Avec de tels objectifs, nos instances de régulation devront évoluer et modifier leur approche : innovons, créons les nouveaux produits et ensuite seulement légiférons et réglementons.
La création de sociétés spécialisées dans l’information financière, notamment celles relatives à la notation externe des entreprises et au partage de normes financières sectorielles (cf. : Dun & Bradstreet, Ellisphere), est à encourager car essentielle à la modernisation du secteur. L’encouragement de l’innovation passe aussi par le soutien du développement de sociétés privées de capital risques dédiées aux Fintech. Le microcrédit, de nature privée, au-delà des dispositifs “aidés” actuels (Ansej, Angem et Cnac), est à explorer : est-ce bien le rôle du secteur public d’encourager le développement des petites entreprises privées ?
Les produits conformes à la charia représentent un segment prometteur.
Axe 6 : les évolutions institutionnelles
nécessaires en dehors du secteur bancaire pour accompagner sa modernisation Certaines évolutions du système judiciaire pour le rendre plus efficace et fluide seront cruciales pour accompagner le développement du secteur bancaire, notamment la rationalisation de certaines de ses procédures. Le droit des sociétés en difficulté nécessitera une modernisation au-delà des volets actuels traitant de la faillite et du règlement judiciaire. Une réflexion sur la possible introduction des procédures spécifiques de conciliation et de sauvegarde apparaît indispensable. Les mécanismes de consultation et de règlement des différends devront être plus opérationnels. Les droits des créanciers seront renforcés et clarifiés. L’exécution des garanties, dont les délais de mise en jeu sont actuellement très longs, devra être fluidifiée. Le régime de la faillite personnelle devra compléter notre arsenal juridique actuel.

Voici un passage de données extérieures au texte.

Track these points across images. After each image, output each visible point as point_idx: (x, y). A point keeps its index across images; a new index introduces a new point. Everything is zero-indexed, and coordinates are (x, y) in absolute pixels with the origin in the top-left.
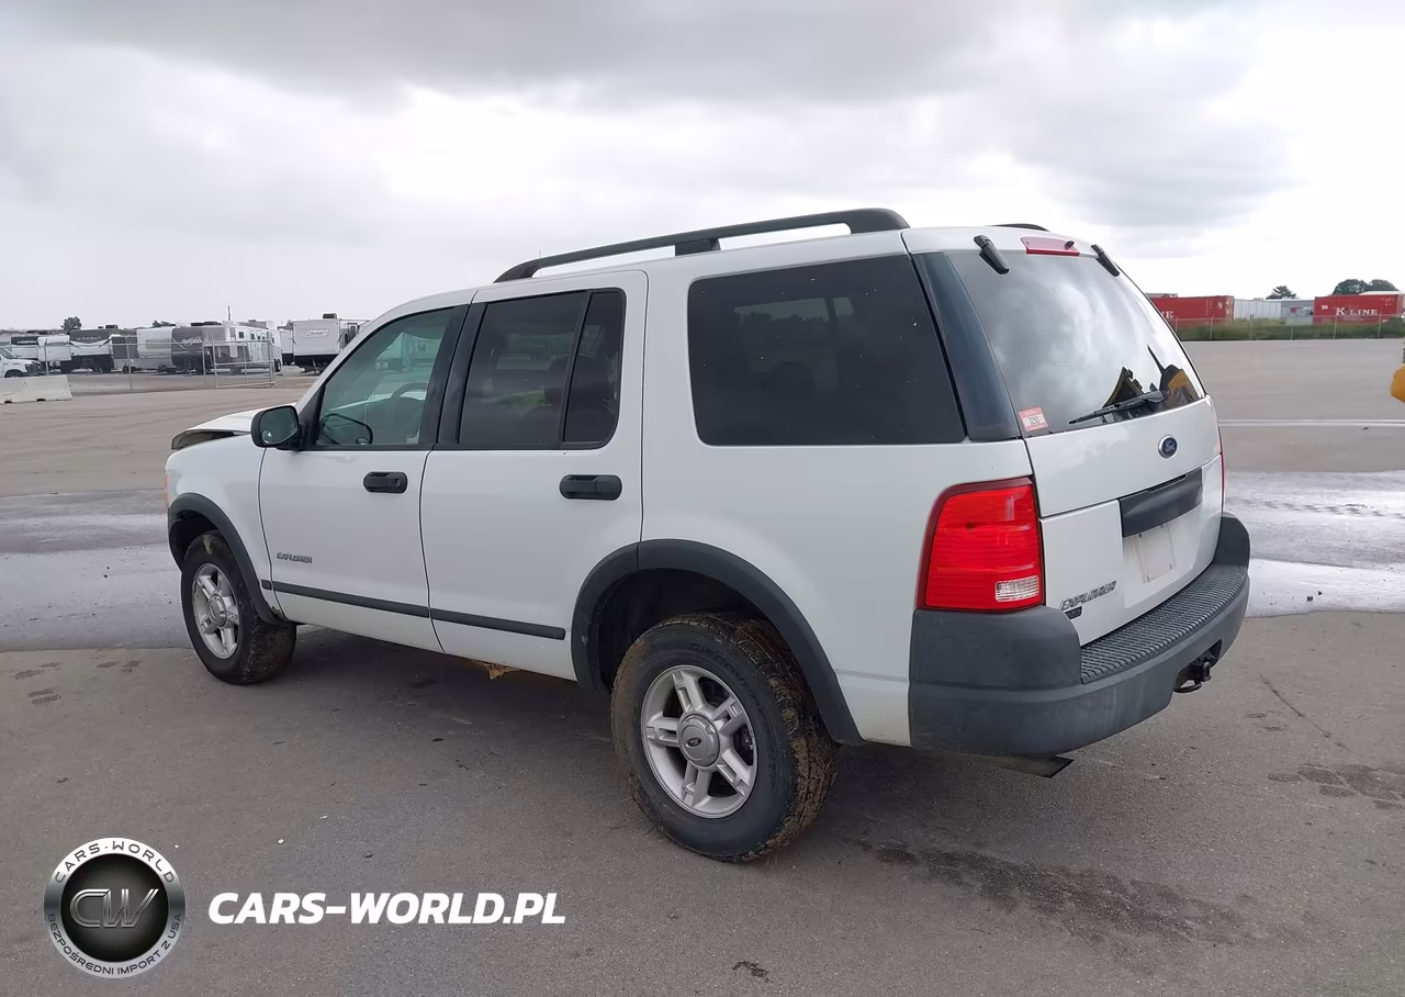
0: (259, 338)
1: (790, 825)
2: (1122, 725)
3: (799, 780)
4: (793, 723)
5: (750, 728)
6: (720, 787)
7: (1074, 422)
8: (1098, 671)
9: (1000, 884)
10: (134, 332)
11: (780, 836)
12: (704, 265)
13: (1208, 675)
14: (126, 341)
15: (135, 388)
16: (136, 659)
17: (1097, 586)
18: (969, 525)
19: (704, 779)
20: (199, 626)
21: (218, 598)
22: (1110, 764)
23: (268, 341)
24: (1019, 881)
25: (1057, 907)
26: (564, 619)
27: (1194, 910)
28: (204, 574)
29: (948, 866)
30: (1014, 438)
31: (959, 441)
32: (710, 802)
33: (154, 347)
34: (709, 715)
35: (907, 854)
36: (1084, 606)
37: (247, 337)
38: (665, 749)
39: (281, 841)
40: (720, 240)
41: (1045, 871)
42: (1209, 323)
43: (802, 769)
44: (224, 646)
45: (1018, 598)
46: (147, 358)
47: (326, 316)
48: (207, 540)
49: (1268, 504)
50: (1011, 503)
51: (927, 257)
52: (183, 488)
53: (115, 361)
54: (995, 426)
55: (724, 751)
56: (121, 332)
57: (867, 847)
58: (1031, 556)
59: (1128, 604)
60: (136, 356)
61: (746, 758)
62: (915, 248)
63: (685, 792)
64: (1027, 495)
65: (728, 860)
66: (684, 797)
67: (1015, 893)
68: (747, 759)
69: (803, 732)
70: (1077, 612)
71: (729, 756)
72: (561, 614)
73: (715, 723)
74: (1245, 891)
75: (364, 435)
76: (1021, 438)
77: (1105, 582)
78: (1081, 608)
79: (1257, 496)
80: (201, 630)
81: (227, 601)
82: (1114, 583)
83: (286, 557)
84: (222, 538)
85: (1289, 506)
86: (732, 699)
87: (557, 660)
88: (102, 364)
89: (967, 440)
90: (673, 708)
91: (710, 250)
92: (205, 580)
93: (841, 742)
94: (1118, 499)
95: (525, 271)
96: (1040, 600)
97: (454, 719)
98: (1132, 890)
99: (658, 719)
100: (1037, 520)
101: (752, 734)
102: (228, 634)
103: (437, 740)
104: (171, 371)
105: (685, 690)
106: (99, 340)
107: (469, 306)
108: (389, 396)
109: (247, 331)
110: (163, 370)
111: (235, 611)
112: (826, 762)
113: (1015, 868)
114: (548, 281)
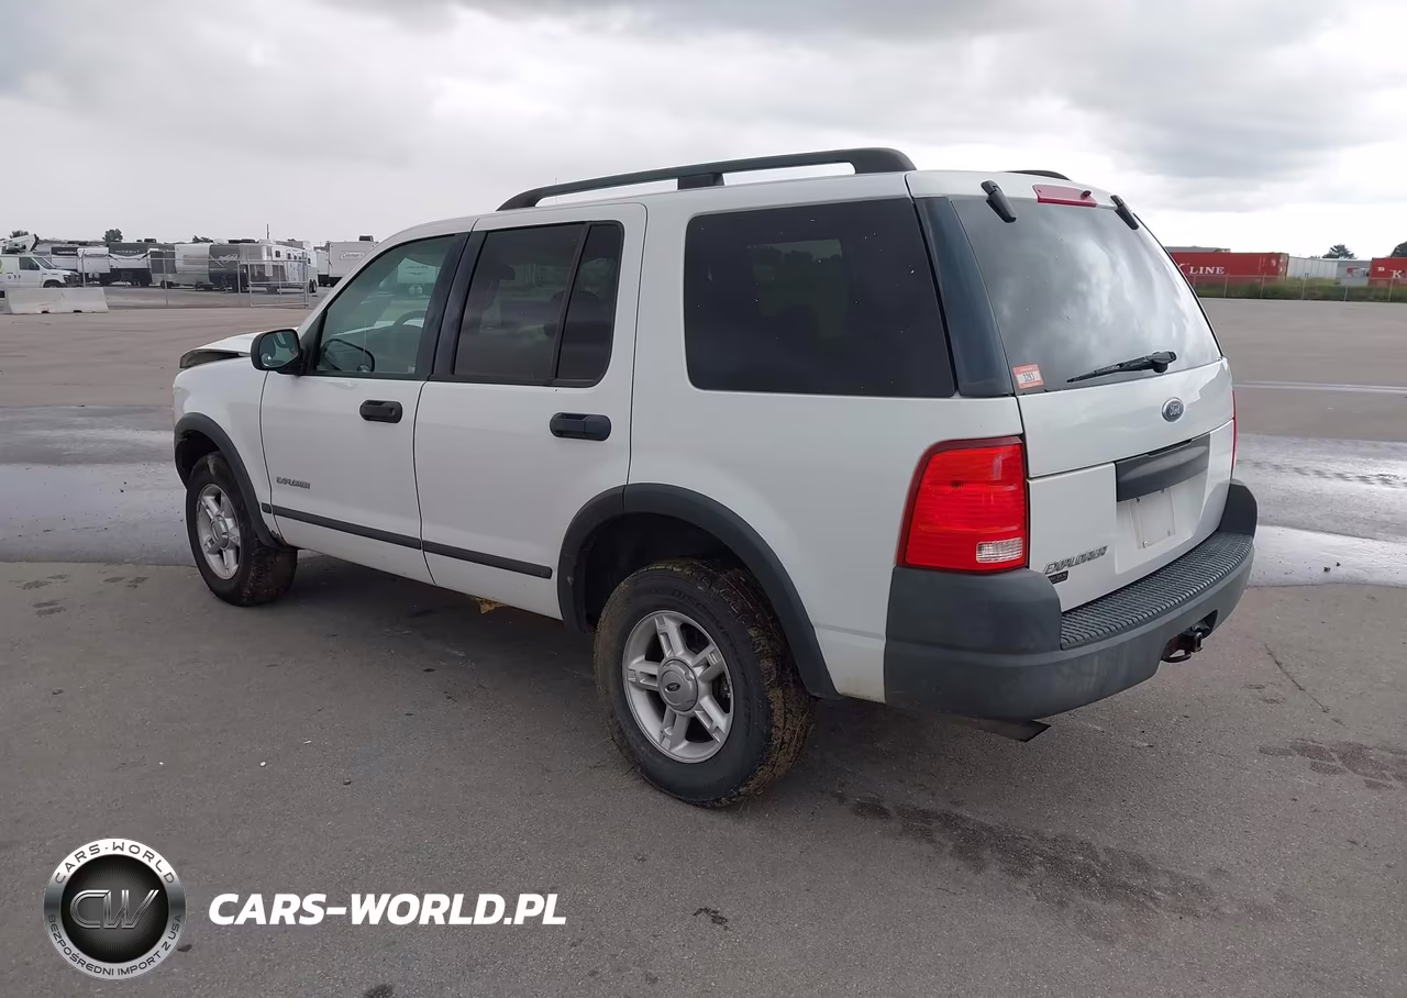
0: (295, 257)
1: (763, 774)
2: (1101, 693)
3: (773, 730)
4: (770, 674)
5: (728, 677)
6: (697, 732)
7: (1072, 380)
8: (1079, 638)
9: (972, 844)
10: (172, 247)
11: (752, 784)
12: (706, 200)
13: (1199, 645)
14: (163, 255)
15: (169, 303)
16: (142, 576)
17: (1085, 550)
18: (956, 484)
19: (682, 724)
20: (203, 547)
21: (221, 520)
22: (1099, 728)
23: (304, 261)
24: (992, 842)
25: (1027, 871)
26: (551, 558)
27: (1164, 881)
28: (208, 494)
29: (920, 823)
30: (1006, 395)
31: (948, 395)
32: (686, 747)
33: (193, 263)
34: (689, 662)
35: (881, 808)
36: (1069, 570)
37: (284, 256)
38: (645, 693)
39: (263, 764)
40: (724, 175)
41: (1020, 834)
42: (1262, 281)
43: (778, 719)
44: (226, 566)
45: (1000, 560)
46: (184, 273)
47: (362, 238)
48: (211, 461)
49: (1298, 470)
50: (998, 461)
51: (929, 201)
52: (190, 406)
53: (154, 276)
54: (990, 383)
55: (702, 697)
56: (160, 246)
57: (842, 799)
58: (1016, 517)
59: (1118, 571)
60: (174, 271)
61: (724, 705)
62: (919, 191)
63: (663, 736)
64: (1015, 453)
65: (702, 805)
66: (662, 740)
67: (987, 854)
68: (724, 707)
69: (781, 682)
70: (1064, 576)
71: (707, 703)
72: (549, 554)
73: (695, 669)
74: (1220, 864)
75: (365, 363)
76: (1014, 395)
77: (1094, 547)
78: (1067, 572)
79: (1287, 461)
80: (205, 550)
81: (229, 522)
82: (1105, 548)
83: (285, 481)
84: (225, 459)
85: (1319, 473)
86: (712, 647)
87: (543, 598)
88: (140, 278)
89: (957, 395)
90: (655, 653)
91: (714, 185)
92: (209, 500)
93: (817, 695)
94: (1114, 462)
95: (528, 200)
96: (1023, 563)
97: (448, 650)
98: (1103, 857)
99: (641, 662)
100: (1024, 480)
101: (730, 683)
102: (230, 555)
103: (429, 670)
104: (208, 288)
105: (666, 635)
106: (137, 254)
107: (469, 234)
108: (391, 323)
109: (283, 250)
110: (200, 286)
111: (237, 533)
112: (803, 714)
113: (990, 830)
114: (550, 210)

Axe 7 : formation, développement des compétences et ressources humaines
Le domaine que nous venons de parcourir est vaste et s’anime de nombreuses personnes aux talents multiples des villes et des campagnes utilisant des instruments, des outils et des méthodes de diverses qualités. Il y a des zones désuètes qu’il va falloir reconvertir car les technologies modernes vont transformer le marché et de nouveaux acteurs vont apparaître. Le changement va se greffer sur le secteur décrit, mais il sera surtout le produit de l’innovation et de la modernisation. L’occasion d’acquérir de nouveaux savoirs, d’accueillir de nouveaux opérateurs, offrant ainsi aux opérateurs actuels de franchir un seuil de compétences nouvelles mieux à même d’assurer leur statut social.
Cette réforme sera donc accompagnée d’un effort colossal de formation et de communication ayant pour finalités de :
- Produire un choc culturel et faire adhérer à cette réforme
- Renforcer la capacité financière de nos banques et de nos entreprises.
Pour conclure, bien sûr un nouveau cadre macroéconomique devra progressivement être mis en œuvre pour mettre fin à la situation actuelle de répression financière, notamment par une libéralisation totale progressive des taux d’intérêt en vue d’atteindre des taux d’intérêt réels positifs et ce, aussi bien pour une rémunération équitable des dépôts que pour un pricing réaliste des prêts. Les taux actuels handicapent l’épargne et génèrent des rentes de situation pour ceux qui ont accès au financement à moyen et long termes. Les enjeux sont ici colossaux, et si le projet avortait de nouveau, cela aggraverait la situation et les désillusions. Alors, attention que le serpent de mer ne se morde la queue !
Sources : Banque d’Algérie, FMI et calculs de l’auteur. Les données relatives aux banques marocaines ont été publiées dans le rapport de la Direction de la supervision bancaire de Bank Al-Maghrib pour 2017. Sur le même sujet, voir article de l’auteur : “Algerian Banking in Search of a New Business Model”, publié dans Arab Banker, Autumn 2016.